Oluşturulma Tarihi: Ekim 22, 2004 00:00
Turizm ve hazır gıda sektöründeki gelişmeyle birlikte çağın gözde mesleklerinden biri durumuna gelen aşçılığın okullu mensupları, mutfaklarda sağlık ve kalitenin yükselmesi için eğitim alıyorlar.

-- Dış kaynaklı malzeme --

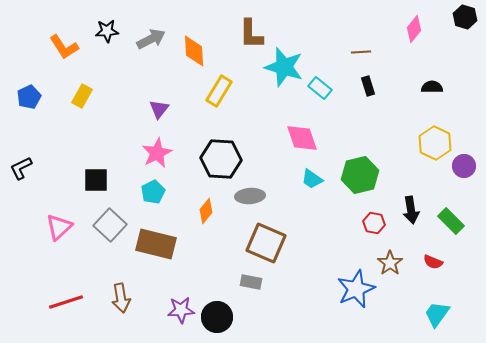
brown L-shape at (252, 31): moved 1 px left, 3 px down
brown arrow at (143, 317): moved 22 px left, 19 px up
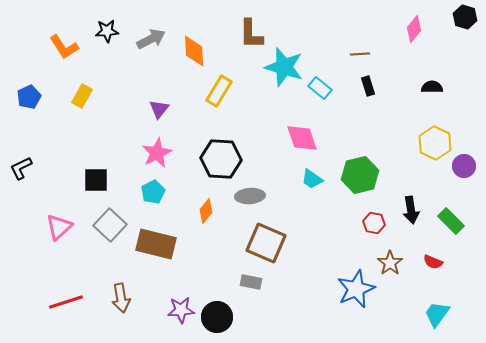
brown line at (361, 52): moved 1 px left, 2 px down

Yemek hazırlamanın sağlık, kültür ve hatta sanat boyutu ile algılanmaya başlandığı son dönemde, turizm otelcilik ya da meslek yüksekokullarının hazır yemek ve aşçılık bölümleri gençlerin öncelikli tercihleri arasına girdi.Bunun yanında özellikle İstanbul, Ankara ve İzmir gibi büyük illerde açılan yemek ve pasta kursları da kent yaşamından yorulanlara alternatif bir dinlenme aracı oluyor. Eğitimli aşçılar Türk ve dünya mutfaklarını yakından tanımanın yanı sıra en sağlıklı beslenme yollarını da öğreniyorlar. Başta anneler olmak üzere büyüklerinden gördükleri geleneksel pişirme tekniklerinin eksik ya da yanlış noktalarını öğrenen gençler, besin değerini koruyan, kalorisi dengelenmiş sofralar kurabiliyor. Öğrenciler, genel uygulamanın tersine ıspanak, pırasa gibi yeşil sebzelerin yıkandıktan sonra doğranması gerektiğini, yumurtanın fazla pişirilmemesinin zararlı olduğunu, yemeğin tamamının değil, yenecek olan miktarını ısıtmanın bozulmayı geciktirdiğini, et ve tavuk suyunu değerlendirmeyi dersliklerde öğreniyorlar. Kaliteli ve sağlıklı beslenme konusunda uzmanlaşan okullu aşçılar, büyük restoran ve otellerin önemli bir eleman açığını karşılıyor. Harran Üniversitesi Şanlıurfa Meslek Yüksek Okulu Hazır Yemek ve Aşçılık Bölümü Öğretim Görevlisi Hafize Özbudun, son yıllarda aşçılık mesleğine duyulan ilginin sevindirici olduğunu kaydetti. “ESKİDEN KIZ VERMEZLERDİ, ŞİMDİ GÖZDE MESLEK”Özbudun, gıdaların besin değerleri, mutfak terminolojisi, Türk ve dünya mutfakları, süsleme sanatı gibi çok sayıda konuda yetiştirilen aşçıların her ülkede çalışabilecek özelliklerde olduklarını söyledi. Günümüzde yemek anlayışının kalite ve sağlığı ön plana aldığını belirten Özbudun, şöyle konuştu: “Eskiden aşçıya kız vermezlerdi. Şimdi tüm dünyada en gözde ve geliri yüksek mesleklerden biri oldu. Öğrencilerin bu bölümlerde aldıkları eğitim onların tüm dünya mutfakları hakkında bilgi sahibi olmalarını da sağlıyor. Örneğin, Fransız mutfağında krema ve sosların, Meksika mutfağında baharatın, Çin mutfağında ise balığın ne kadar önemli olduğunu öğreniyorlar. Uygulama yaparken, annelerinin yöntemlerini gözden geçiriyor ve onları da yönlendiriyorlar.” Aşçılık eğitiminin zor bir süreç olduğunu kaydeden Özbudun, ”Yemek pişirmeyi sevmek ve sabırlı olmak gerekiyor. Ayrıca özellikle dünya mutfaklarına yönelik uygulamalarda malzeme bulma konusunda da sıkıntı yaşıyoruz” dedi.